◆ **Document excerpt**:
Will Fulton: The radio and higher ups were the ones who picked “Black Nostaljack.” From ‘96 to late ‘97 it was more difficult for an independent label to get anything on the radio. It became a Universal and Arista-owned game.

Though Camp Lo had built a reputation for being slick-talking playboys, their more mischievous alter egos Stone and Rob always lurked beneath the surface. In fact, the album was originally going to be called A Piece of The Action, and had leaned more towards the darker tracks like “Killin ‘Em Softly” and the lead track, “Krystal Karrington.” The latter was featured in an early episode of Marvel’s “Iron Fist.”

“Krystal Karrington”

Ski Beatz: Remember the old VHS tapes? I had an old VHS tape of the “Bionic Woman,” and I heard that background in one of the action scenes when she was fighting and I said, “Yo, I gotta chop that up.” I might have been one of the first people to sample from a VHS tape back in the day. Maybe not, but to sample the “Bionic Woman” I knew nobody was thinking about that.

GS: “Krystal Karrington” was initially a drop for DJ Chubby Chub. We were doing a drop for him over that beat and when we heard that shit back we was like…

SC: Time for another 24.

Will Fulton: That version (featured in “Iron Fist”) was the tape demo. I didn’t notice right away, but Ski told me that’s the demo version. You’d have to listen very closely that the vocal performances are different. I had made a cassette sequence when the album was called “A Piece Of The Action,” and it was a lot of the darker tracks that had been like that song. [There was] another song called “Crystals and Istols,” At the time the early incarnation of the album was darker. But “KK” was definitely the hard Camp Lo record. It was more gritty.

◆ **What to work on**:
List every song title named in the Camp Lo album excerpt above.

◆ **Source data**:
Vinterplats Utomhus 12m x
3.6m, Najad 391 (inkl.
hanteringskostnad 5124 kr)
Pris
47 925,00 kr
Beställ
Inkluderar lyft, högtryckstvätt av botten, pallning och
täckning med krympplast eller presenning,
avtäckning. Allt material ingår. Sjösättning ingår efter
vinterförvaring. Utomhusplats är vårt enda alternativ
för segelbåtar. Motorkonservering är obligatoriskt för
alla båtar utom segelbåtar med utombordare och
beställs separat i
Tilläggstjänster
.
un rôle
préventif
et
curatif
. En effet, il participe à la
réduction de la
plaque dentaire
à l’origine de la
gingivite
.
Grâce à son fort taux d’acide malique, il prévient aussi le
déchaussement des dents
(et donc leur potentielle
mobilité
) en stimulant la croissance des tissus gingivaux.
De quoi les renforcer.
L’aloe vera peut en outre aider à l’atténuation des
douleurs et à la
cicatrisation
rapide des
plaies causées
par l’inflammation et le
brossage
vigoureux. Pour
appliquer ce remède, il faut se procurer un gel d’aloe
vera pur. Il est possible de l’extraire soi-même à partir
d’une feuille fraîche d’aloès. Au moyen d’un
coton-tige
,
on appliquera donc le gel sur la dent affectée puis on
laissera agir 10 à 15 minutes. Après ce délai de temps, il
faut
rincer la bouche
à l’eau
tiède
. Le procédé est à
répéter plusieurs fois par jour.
==
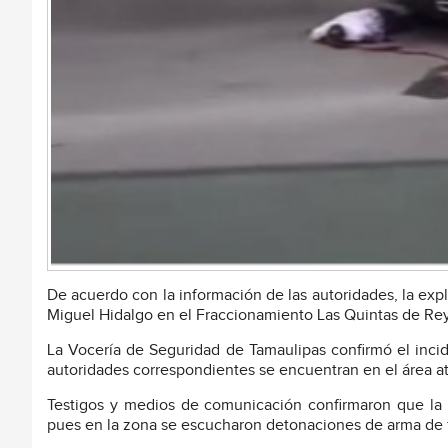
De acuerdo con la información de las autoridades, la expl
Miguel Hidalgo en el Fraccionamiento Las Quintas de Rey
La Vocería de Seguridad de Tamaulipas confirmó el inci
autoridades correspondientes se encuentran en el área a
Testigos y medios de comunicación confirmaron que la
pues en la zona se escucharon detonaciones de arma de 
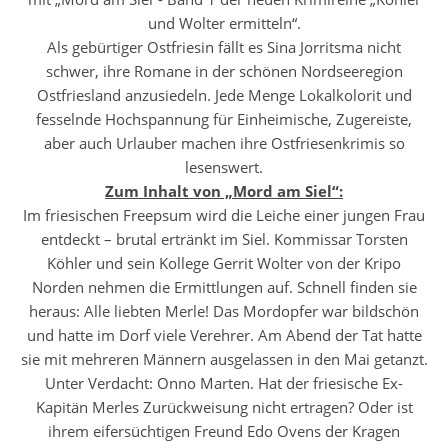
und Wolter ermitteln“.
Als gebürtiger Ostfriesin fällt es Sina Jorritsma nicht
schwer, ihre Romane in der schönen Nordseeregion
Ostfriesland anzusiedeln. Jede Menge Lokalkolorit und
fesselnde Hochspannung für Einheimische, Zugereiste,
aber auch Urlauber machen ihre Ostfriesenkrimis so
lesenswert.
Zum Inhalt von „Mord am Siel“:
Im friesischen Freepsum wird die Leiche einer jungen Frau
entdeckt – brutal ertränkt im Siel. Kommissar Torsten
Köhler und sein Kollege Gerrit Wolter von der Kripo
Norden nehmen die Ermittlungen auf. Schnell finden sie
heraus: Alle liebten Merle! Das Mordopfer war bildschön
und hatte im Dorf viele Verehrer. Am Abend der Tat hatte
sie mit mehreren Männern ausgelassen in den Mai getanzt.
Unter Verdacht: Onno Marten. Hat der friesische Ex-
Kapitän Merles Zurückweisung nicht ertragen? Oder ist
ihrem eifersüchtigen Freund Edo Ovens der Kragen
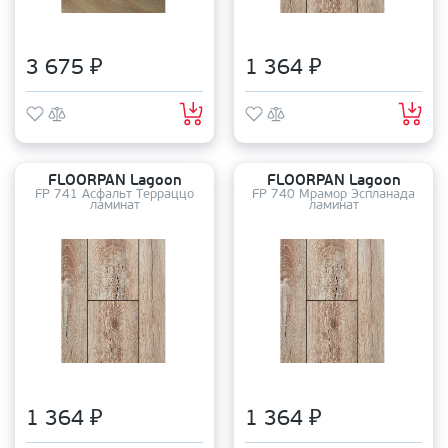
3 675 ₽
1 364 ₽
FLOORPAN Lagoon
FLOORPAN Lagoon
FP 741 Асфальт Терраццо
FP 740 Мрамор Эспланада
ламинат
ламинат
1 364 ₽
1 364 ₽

◆ **Task solution**:
- "Black Nostaljack"
- "Killin ‘Em Softly"
- "Krystal Karrington"
- "Crystals and Istols"